Louise I've been so pleased to see your enjoyment in Australia reflected here in your posts recently.I was also glad to see how much you took to Peter Temple's sparse prose. Have you read all of his back list yet?
What a lovely post – thank you for this, Reminded me of how much I miss my family and love it when we gather together, though never often enough. As many others commented, enjoy them.

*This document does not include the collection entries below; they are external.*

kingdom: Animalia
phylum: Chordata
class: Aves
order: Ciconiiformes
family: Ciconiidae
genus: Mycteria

Louise, There were sixteen in my dad's family (his hers theirs) and nine in my mom's family. What a great rag tag collections of aunts, uncles and cousins. I was so very lucky. Strange, all the nine boy first cousins who hung together are all deceased but we sisters all live on. Families are a marvelous adventure that changes with the years and the bends in the road.
Ray, your inlays sound like your true family. I'm glad you found them.
Catherine, I didn't know about your adoptive family but I'm glad you have an enthusiastic fog of a brother . I have one, too. And I did read the whole Peter Temple backlist.
FB Girl, call your family.
M-fan, that's a whole brood to catch up with.
I gave my site a few examples below. If you appreciate my comments in you enter. http://www.sunglasses-club.com
My sister apparently thought we had some kind of animosity going for the last 40 years. Last summer we talked about it, and I think she finally realized that was not true at all. We're still not super close, but at least she doesn't think of me as the enemy any more.